Ok first off, I know the picture above does not match my ‘thick and creamy’ description well, but I swear it’s the case underneath that thin blanket of granola. Looks, my friend, are all too deceiving.
When I was younger, my mum would make oatmeal at least twice a week. She chopped up some bananas and plopped them on top, and the whole bowl was lovingly drizzled with honey. I love my mother very much, but sometimes the mush , what I typically called it, just wasn’t endearing enough. I tolerated the placid, pale blobs, stuck in this one-dimensional oatmeal paradigm of mush and banana and milk. That was all to it, right? There was one point in my life when I just stopped making the stuff altogether. But over the years I’ve learnt a myriad tips and tricks on how to get the best out of your oatmeal. I remember first starting out, all gleeful with my little bowl of instant mix and water. Goodness, have I grown. Oh, the oat experiments I undertook. From the overnight health indulgences to lavish peanut butter and jelly variations, topped with banana, granola and more honey. You know, just for the heck of it. Now, I make it practically every morning, if those french toast and egg cravings are slightly subdued.
Nourishing, almost spiritually fulfilling. So easily, ridiculously adaptable. You can do anything with these bowls of utter heaven. I bathe my mornings in sacred rituals of sorts, with English Breakfast tea and hardy toast, sourdough if possible, but sometimes, all I need is a big bowl of Thick and Creamy for happiness to ensue. Equipped with the right ingredients and just 10 minutes hovering over the stove, I doubt any of you will look back. Honest to God. The texture this recipe yields is divine, almost pudding-like, so the reduced liquid is thicker than what you would get if you just plopped the bowl into the microwave for a few minutes (and no, the microwave never yields quite the same desirable consistency). I can’t love the stuff enough.
Thick and Creamy Oatmeal (serves 1)
1/3 heaping cup (around 40g) of rolled oats– I use Bob’s Red Mill Rolled Oats
one cup (240ml) almond milk/ any milk of your choice, or just half that amount, with half a cup of water. Have some extra milk on hand.
half a mashed banana (preferably ripe; this is the key ingredient! It acts as a natural sweetener and adds to the whole wholesome effect of divinity in a bowl)
*optional: one egg white and/or a heaped teaspoon of chia seeds
Desirable toppings: Peanut butter, almond butter, cold whole milk or heavy cream, the rest of that poor banana, chopped apple/ blueberries/ whatever fruit you like, really.

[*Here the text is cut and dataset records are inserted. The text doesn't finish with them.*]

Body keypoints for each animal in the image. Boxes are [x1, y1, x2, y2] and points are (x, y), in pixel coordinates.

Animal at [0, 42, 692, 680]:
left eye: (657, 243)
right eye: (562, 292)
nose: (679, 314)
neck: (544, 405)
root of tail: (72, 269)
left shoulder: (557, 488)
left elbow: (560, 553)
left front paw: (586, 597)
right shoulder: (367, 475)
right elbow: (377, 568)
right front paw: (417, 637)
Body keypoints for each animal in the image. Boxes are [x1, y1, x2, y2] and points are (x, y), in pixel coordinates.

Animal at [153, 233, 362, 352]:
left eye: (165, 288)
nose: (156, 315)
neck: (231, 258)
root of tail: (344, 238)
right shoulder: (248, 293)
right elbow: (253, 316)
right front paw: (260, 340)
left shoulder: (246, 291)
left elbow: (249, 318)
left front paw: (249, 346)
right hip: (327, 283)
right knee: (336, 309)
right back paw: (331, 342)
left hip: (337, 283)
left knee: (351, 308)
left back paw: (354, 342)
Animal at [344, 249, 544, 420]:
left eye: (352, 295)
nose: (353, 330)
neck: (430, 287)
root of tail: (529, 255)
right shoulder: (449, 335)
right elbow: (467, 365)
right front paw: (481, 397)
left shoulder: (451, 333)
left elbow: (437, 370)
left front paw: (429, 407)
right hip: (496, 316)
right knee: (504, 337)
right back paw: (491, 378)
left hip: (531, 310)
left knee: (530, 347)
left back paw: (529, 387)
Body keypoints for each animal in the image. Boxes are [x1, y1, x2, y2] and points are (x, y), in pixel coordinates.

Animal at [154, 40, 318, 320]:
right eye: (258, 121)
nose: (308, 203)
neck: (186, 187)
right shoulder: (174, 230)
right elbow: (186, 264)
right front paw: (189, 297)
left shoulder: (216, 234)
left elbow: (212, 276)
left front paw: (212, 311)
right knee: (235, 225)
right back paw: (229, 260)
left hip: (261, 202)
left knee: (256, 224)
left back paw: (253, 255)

Sweeteners: Maple syrup, thick honey (I typically use either manuka or this lovely truffle one from our trip to Rome last year), agave syrup (though I find that its flavour doesn’t quite live up to the other two), crumbly brown sugar
Grab a small saucepan and dump in your rolled oats, milk and water mixture, and mashed banana. Turn the heat to medium-high and let it come to a rolling boil. This takes a few minutes on my stove, so during this time, I go make a cup of tea and ready the papers or something. Prepare your toppings. Cool, relaxed, oat-minded. Once it has come to a boil, reduce heat to a simmer. Take a wooden spoon or just your normal metal spoon and start stirring. Stir it every once in a while, and you will see the mixture thicken as it continues to bubble and boil.
As it thickens, the bubbles will become fatter and look as if they are trying to force their way through the surface, as the oats lose their rigidity and try to absorb all the available liquid. At this point, you may wish to add an egg white and chia seeds, but do so quickly! They both add wonderful thickness to the oats, in such a short amount of time. Talk about some protein package, too. Once it looks as if all the liquid has absorbed, add more milk and continue to stir. If they already look creamy enough, remove the saucepan from the heat and pour into your bowl to initiate the cooling process. They should eventually look pale and thick, the oats broken down significantly, yet retain a slight chew if you take a small nibble. When you pour the mixture into your bowl, they will continue to cook and thicken a little more. After waiting around 5 minutes, feel free to add more milk. I like to add whole milk; I find it so much more luxurious and delicious compared to soy or any other alternative. Once it’s fully cooled (if you can wait that long), add a dash of cold cream or whole milk, and top with your desired toppings and sweeteners.
My favourite ritual involves stirring in a tablespoon or so of lush, natural peanut butter or almond butter right after the cooking, since it adds the most decadent creaminess and depth of flavour to your already creamy bowl of oats. I highly, highly recommend this step. Please, I implore you. Then add the aforementioned dash of cold milk. Go on. Do it. I then stir in a tablespoon of honey, and add a handful of fresh blueberries and raspberries, if I have any of those in the fridge.
Truly the queen of Thick and Creamy. Truly makes my mornings.